At the same time, he acknowledged a logic in the actions of the Indians, who were protecting their monopoly of trade on the upper Missouri. “Relying on a regular supply of merchandise through the channel of the river St. Peters”—connecting the upper Mississippi with British Canada—“they view with contempt the merchants of the Missouri, whom they never fail to plunder, when in their power.” The St. Louis traders preferred to pay extortion rather than challenge the Tetons, which encouraged the Indians to persist in their racket. “A prevalent idea among them, and one which they make the rule of their conduct, is, that the more illy they treat the traders the greater quantity of merchandise they will bring them, and that they will thus obtain the articles they wish on better terms.”

The immediate question for the Tetons, as for every other tribe that dealt with interlopers like these Americans, was whether their interests would be served better by tolerating the invaders or by attacking them. The Tetons outnumbered the Americans and could have crushed them, though not without suffering casualties of their own. But if this group of Americans was simply the spearhead of a larger force, killing them might be counterproductive. The Sioux had heard enough about the Americans to know that there were very many of them. Perhaps they couldn’t all be killed.

Complicating the matter for the Tetons was a contest within the tribe for political control. Three chiefs—Black Buffalo, Buffalo Medicine and the Partisan—struggled for preeminence. The struggle, which became apparent to the Americans only gradually, caused the Tetons’ attitude toward the Americans to swing between confrontation and accommodation.

Black Buffalo allowed Lewis to approach the Teton village, where a hundred tepees and their several hundred inhabitants attested to the force the Indians could bring to bear against the Americans. But then Black Buffalo and the other chiefs invited the Americans to a grand feast, at which they plied the intruders with great quantities of roasted buffalo meat, delicate cuts of dog, and platters of pemmican and prairie turnips. Male drummers beat a rhythm for female dancers, who waved the scalps of slain enemies in a salute to the martial power of the Sioux, another reminder that the tribe must not be trifled with. The culmination of the evening was an offer of female companionship to the American chiefs. Lewis and Clark declined the offer, to the puzzlement of the Tetons.
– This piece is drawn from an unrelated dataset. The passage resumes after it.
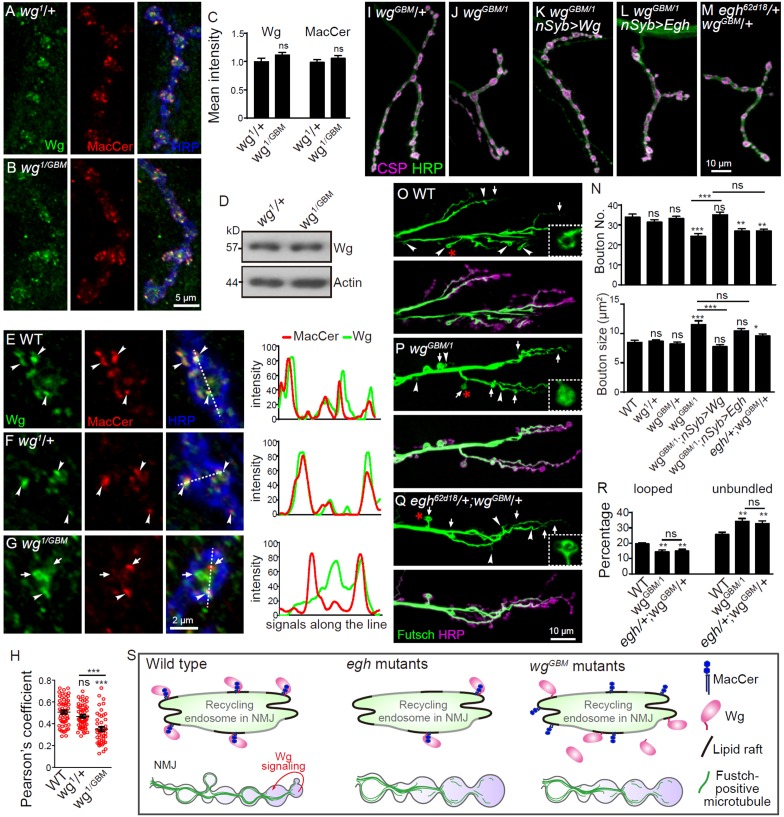
Wg GBM is required for Wg-MacCer colocalization and NMJ growth.(A and B) Representative images of NMJ4 co-labeled with anti-Wg (green), anti-MacCer (red) and anti-HRP (blue) in wg1/+ (A) and wgGBM/wg1 mutants (B). (C) Quantification of Wg and MacCer intensities normalized to HRP intensities in different genotypes. n ≥ 15 larvae; ns, no significance by one-way ANOVA with Tukey post hoc tests; error bars: s.e.m. (D) Western results of Wg and Actin from 3rd instar larvae of wg1/+and wgGBM/wg1 mutants. Actin was used as a loading control. Western blots were performed in triplicate and a representative image is shown. (E–G) Representative images of NMJ4 boutons triple-labeled with anti-Wg (green), anti-MacCer (red) and anti-HRP (blue) in wild type (E), wg1/+ (F) and wgGBM/wg1 mutants (G). Arrowheads indicate puncta positive for both MacCer and Wg signals; arrows indicate puncta without obvious overlap of MacCer and Wg. Images were processed by deconvolution. Scale bar: 2 μm. Plot profiles of relative intensity of MacCer and Wg along the dashed lines were shown. (H) Pearson’s coefficients of colocalization between MacCer and Wg. n = 58/10, 57/8, and 46/8 (from left to right, boutons/animals). ns, no significance, ***p<0.001 by one-way ANOVA with Tukey post hoc tests; error bars: s.e.m. (I–M) Representative images of NMJ4 co-stained with anti-HRP (green) and anti-CSP (magenta) in wgGBM/+ (I), wgGBM/wg1 (J), UAS-Wg-HA, wgGBM/wg1; nSyb-Gal4/+ (K), UAS-Egh, wgGBM/wg1; nSyb-Gal4/+ (L), and egh62d18/+; wgGBM/+ (M). Scale bar: 10 μm. (N) Quantifications of bouton number and bouton size of NMJs in different genotypes. n ≥ 12 larvae; ns, no significance, *p<0.05; **p<0.01; ***p<0.001 by one-way ANOVA with Tukey post hoc tests, error bars: s.e.m. (O–Q) Representative images of NMJ6/7 labeled with anti-Futsch (green) and anti-HRP (magenta) in wild type (O), wgGBM/wg1 (P), and egh62d18/+; wgGBM/+ transheterozygotes (Q). Insets show higher magnification images of Futsch staining of a single bouton (asterisk). Arrows indicate boutons displaying unbundled Futsch; arrowheads denote boutons with Futsch loops. Scale bar: 10 μm. (R) Quantifications of percentage of Futsch loops and unbundled Futsch staining in different genotypes. n ≥ 12 larvae; ns, no significance, **p<0.01 by one-way ANOVA with Tukey post hoc tests, error bars: s.e.m. (S) A schematic presentation of the role for MacCer in promoting synapse growth via interacting with Wg in lipid rafts. The presynaptic Wg signaling is denoted by a curved arrow.10.7554/eLife.38183.028Figure 9—source data 1.Numerical data for the statistical graphs.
Tension suddenly escalated again the next day when Black Buffalo alerted his people that an attack by hostile Omahas was imminent. Two hundred warriors leaped to the ready, armed and eager to fight. But no Omahas appeared. Lewis and Clark considered the matter, then concluded that they had witnessed a manufactured display of force. They didn’t let on. “We shewed but little sign of a knowledge of their intentions,” Clark wrote. Just in case, they conspicuously put their own men on armed alert.

Captains and men kept vigilant till they got past the Teton territory. Lewis and Clark were pleased at having broken through the Sioux barrier. Yet they didn’t fool themselves into thinking they had accomplished Jefferson’s goal of establishing good relations with the most powerful of the upper Missouri peoples.